Todos continuaron hacia la cima y dejaron abandonado al británico, que murió al poco tiempo. Nadie duda de que con el concurso de los que subían, David Sharp podía haber sido evacuado, pero si hubiera sido así, quienes hubiesen participado en el rescate se habrían quedado sin subir al Everest. Nadie quiso cambiar su posibilidad de triunfo por una vida humana. El neozelandés y primer conquistador del Everest, Edmund Hillary, fue especialmente duro con esta actitud, denunciando algo de sobra conocido en la comunidad montañera: «Subir al Everest se ha convertido en algo horrible. No les preocupa en absoluto dejar a alguien morir tirado bajo una roca. Su prioridad es llegar a la cima y anteponen su satisfación personal a la supervivencia de un semejante».
Las crónicas desbordan relatos de semejante calaña, como los alpinistas que llegaron al campamento tres de la cara Norte, a 8.300 metros de altura en una ladera inclinada, sin apenas plataformas horizontales.
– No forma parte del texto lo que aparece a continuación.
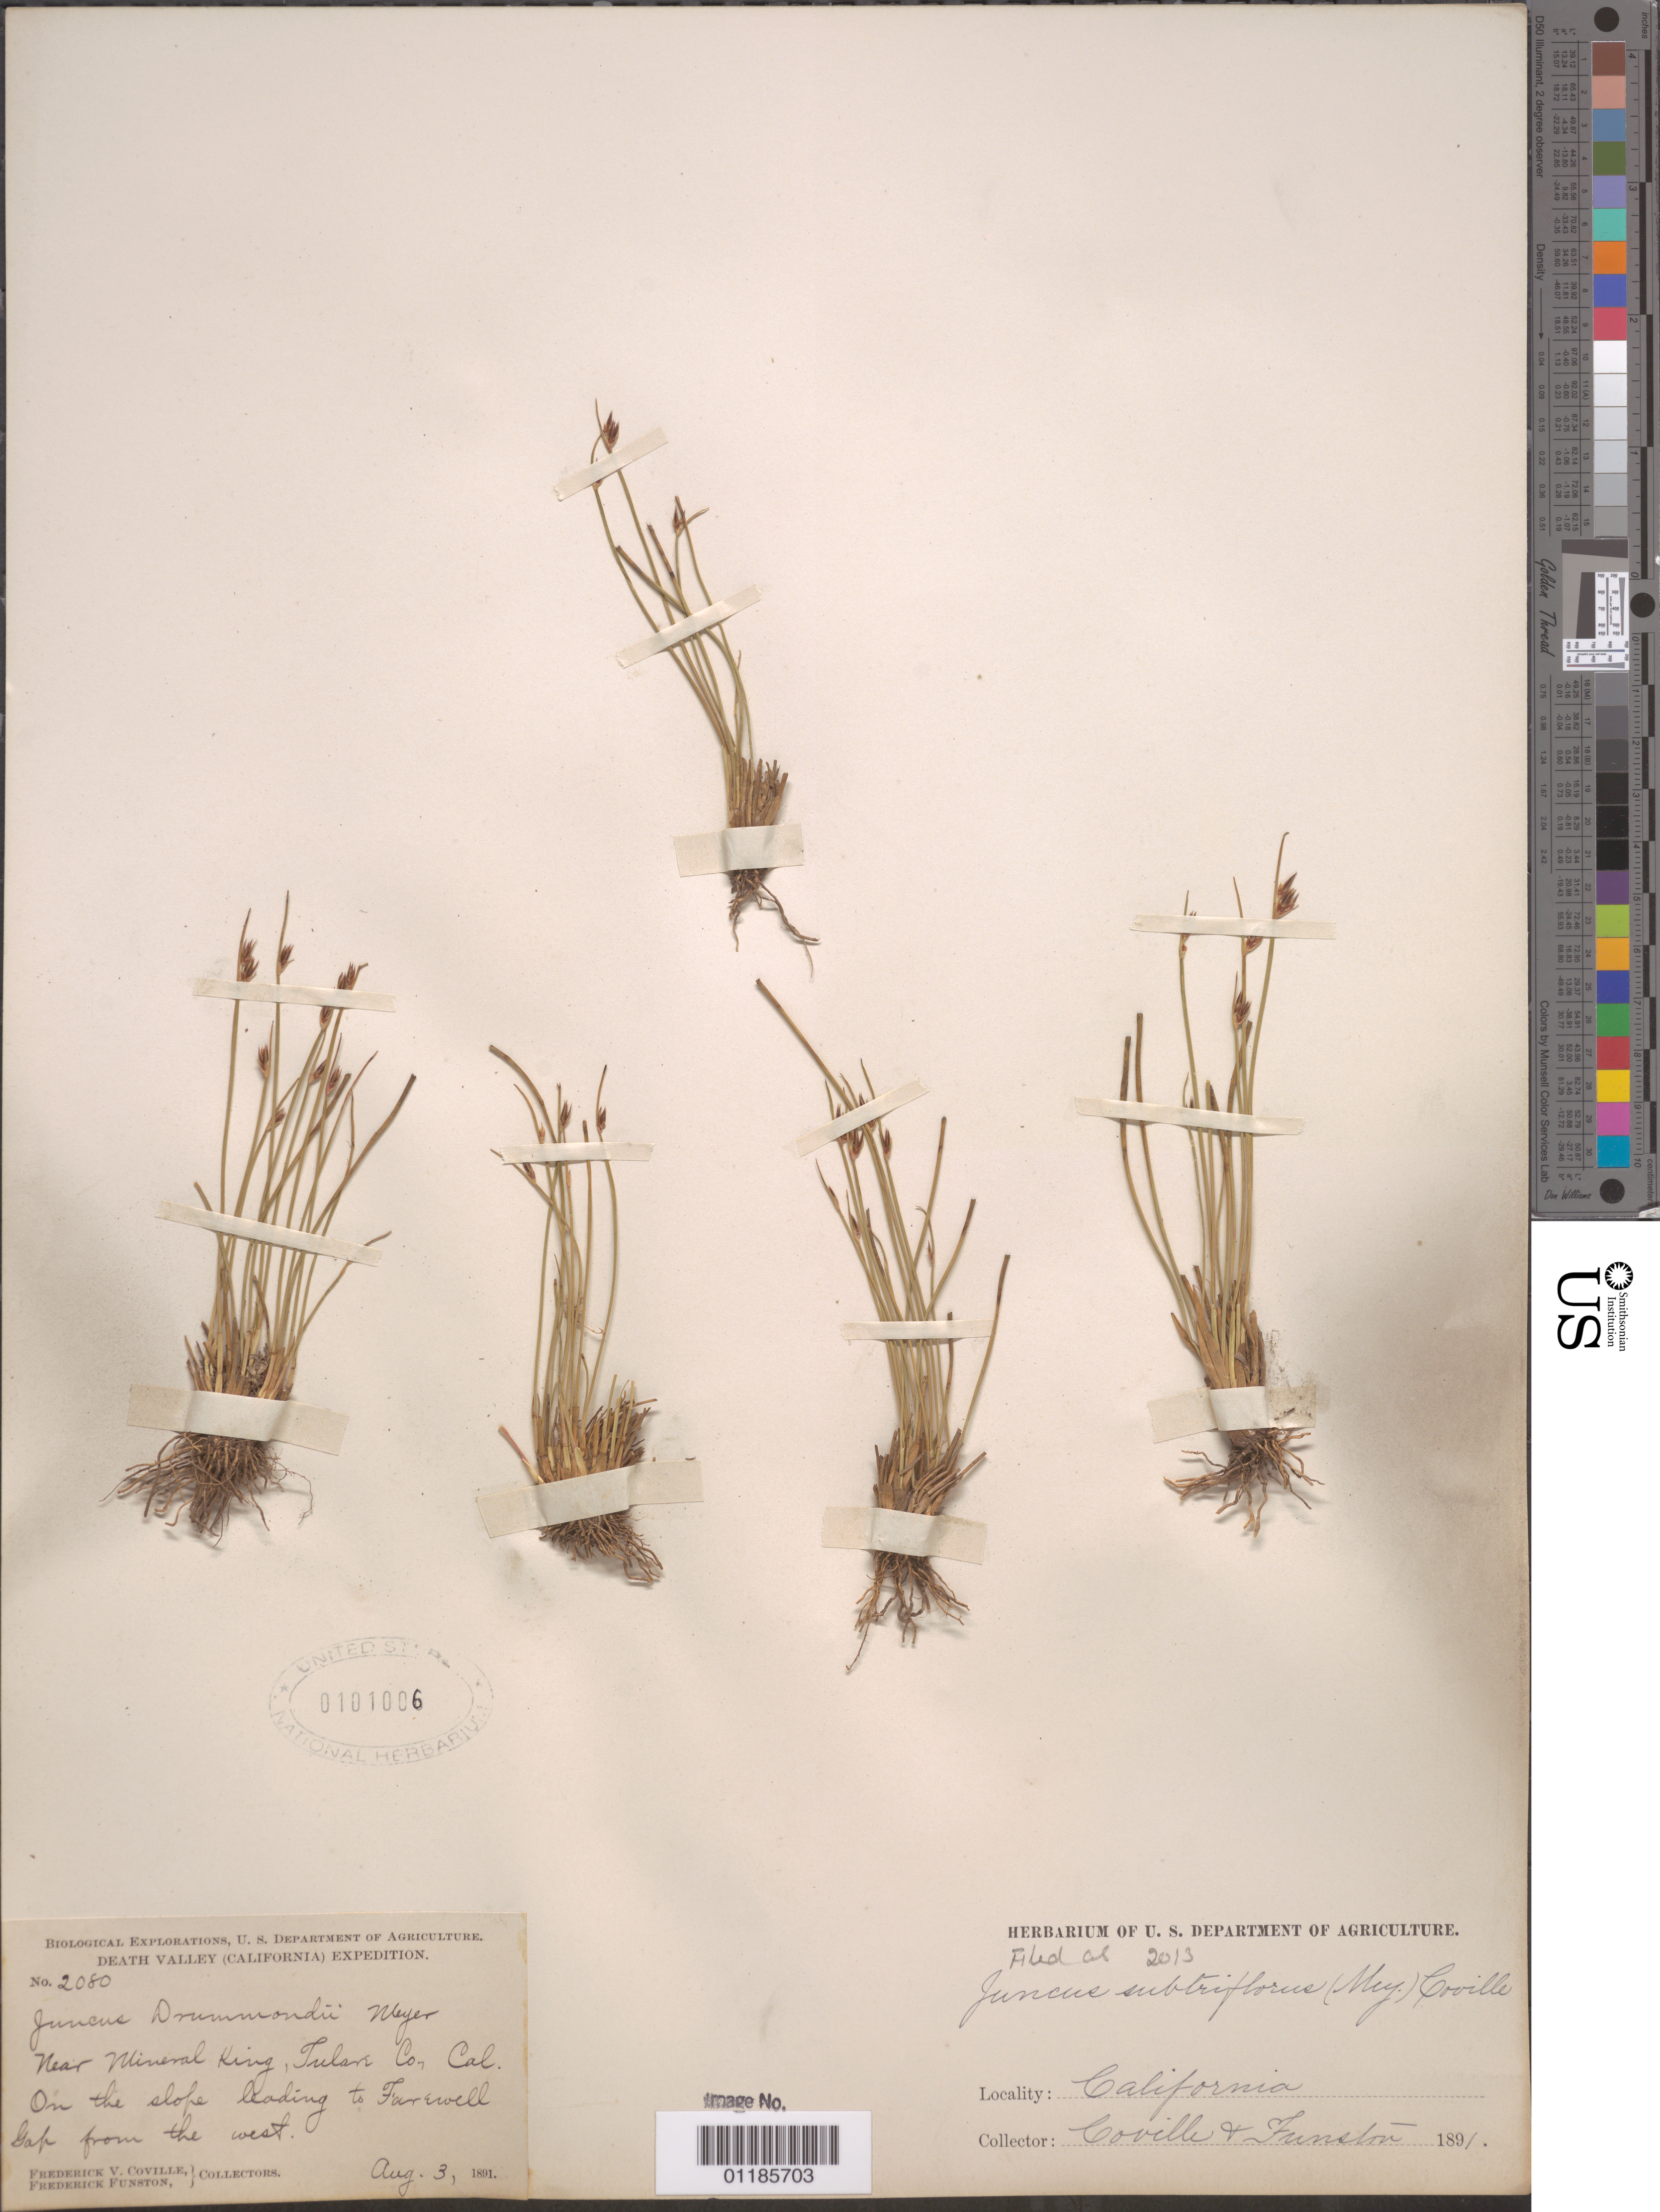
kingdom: Plantae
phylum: Tracheophyta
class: Liliopsida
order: Poales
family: Juncaceae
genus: Juncus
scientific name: Juncus subtriflorus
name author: (E. Mey.) Coville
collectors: F. V. Coville & F. Funston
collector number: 2080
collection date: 1891-08-03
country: United States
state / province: California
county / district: Tulare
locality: Near Mineral King, on the slope leading to Farewell Gap from the west.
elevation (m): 2750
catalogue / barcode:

Plantaron la tienda en el único sitio que encontraron: sobre otra destrozada que había quedado allí de la temporada anterior. A mitad de la noche, uno de ellos, incómodo porque se estaba clavando una piedra, removió el suelo hasta que dio con lo que le molestaba, tras coger la pretendida piedra, comprobó que era un brazo que estaba dentro de la vieja tienda.
Morbo y amarillismo
Hasta siete cuerpos resultan visibles en la ruta normal de la cara norte, más letal que la cara Sur si atendemos a lo que señalan las estadísticas. En la ruta nepalesa hay al menos otros cinco, aunque son menos visibles. La mayor presencia de sherpas en este lado ha posibilitado retirarlos a lugares apartados y semienterrarlos en oquedades o colocarles algunas piedras por encima para ocultarlos de la vista. A pesar de eso, son visibles en el último tramo de la escalada, a partir de la llamada Balconada y en el entorno de la cumbre sur, a 8.750 metros de altura.
El morbo supera al respeto y la sensibilidad, de manera que los medios se dejan arrastrar por un amarillismo ante el que sucumbe su público. Para comprender el porqué se producen estos hechos deben conocerse las circunstancias extremas de estas montañas y las dificultades que suponen bajar a un muerto desde aquellas alturas.
Rescatar un cuerpo desde allí arriba exige la participación de, al menos, media docena de sherpas (los occidentales están menos capacitados para participar). Si el cadáver está por encima de los ocho mil metros, se tardaría un mínimo de cinco días, con el consiguiente riesgo para los rescatadores. Aparte de ello, la repatriación supone un gasto nunca inferior a 25.000 euros. La evolución de los helicópteros y, sobre todo, de su pilotaje en alta cota ha hecho más o menos habituales los rescates del campamento 2 a 6.200 metros. Siempre por la cara sur, ya que las autoridades chinas no permiten el vuelo de estos aparatos dentro de su territorio.
Pero esto sólo es posible para aquellos muertos que quedan a la vista, la mayoría se despeña, cae a una grieta o se precipita por abismos de tres mil metros, desapareciendo su cuerpo para siempre entre los hielos.